▸ **Task to carry out**: Read the lines below, and copy any that contain the string "DaisyUI".

+++ Record excerpts +++

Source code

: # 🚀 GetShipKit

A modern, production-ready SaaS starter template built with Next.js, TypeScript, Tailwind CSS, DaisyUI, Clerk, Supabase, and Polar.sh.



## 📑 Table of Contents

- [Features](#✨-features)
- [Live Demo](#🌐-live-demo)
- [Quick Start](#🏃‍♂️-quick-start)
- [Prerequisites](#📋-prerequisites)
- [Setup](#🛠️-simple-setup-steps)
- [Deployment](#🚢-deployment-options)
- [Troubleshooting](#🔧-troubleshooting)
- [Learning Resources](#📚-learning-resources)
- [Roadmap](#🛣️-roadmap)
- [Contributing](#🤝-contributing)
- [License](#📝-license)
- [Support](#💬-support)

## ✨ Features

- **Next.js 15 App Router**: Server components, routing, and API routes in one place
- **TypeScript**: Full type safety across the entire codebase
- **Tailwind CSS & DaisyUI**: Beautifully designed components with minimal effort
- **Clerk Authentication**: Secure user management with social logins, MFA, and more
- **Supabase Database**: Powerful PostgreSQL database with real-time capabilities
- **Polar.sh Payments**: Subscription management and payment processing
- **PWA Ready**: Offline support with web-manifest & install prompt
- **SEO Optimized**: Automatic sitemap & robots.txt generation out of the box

+++

▸ **Response to this exercise**:
A modern, production-ready SaaS starter template built with Next.js, TypeScript, Tailwind CSS, DaisyUI, Clerk, Supabase, and Polar.sh.
- **Tailwind CSS & DaisyUI**: Beautifully designed components with minimal effort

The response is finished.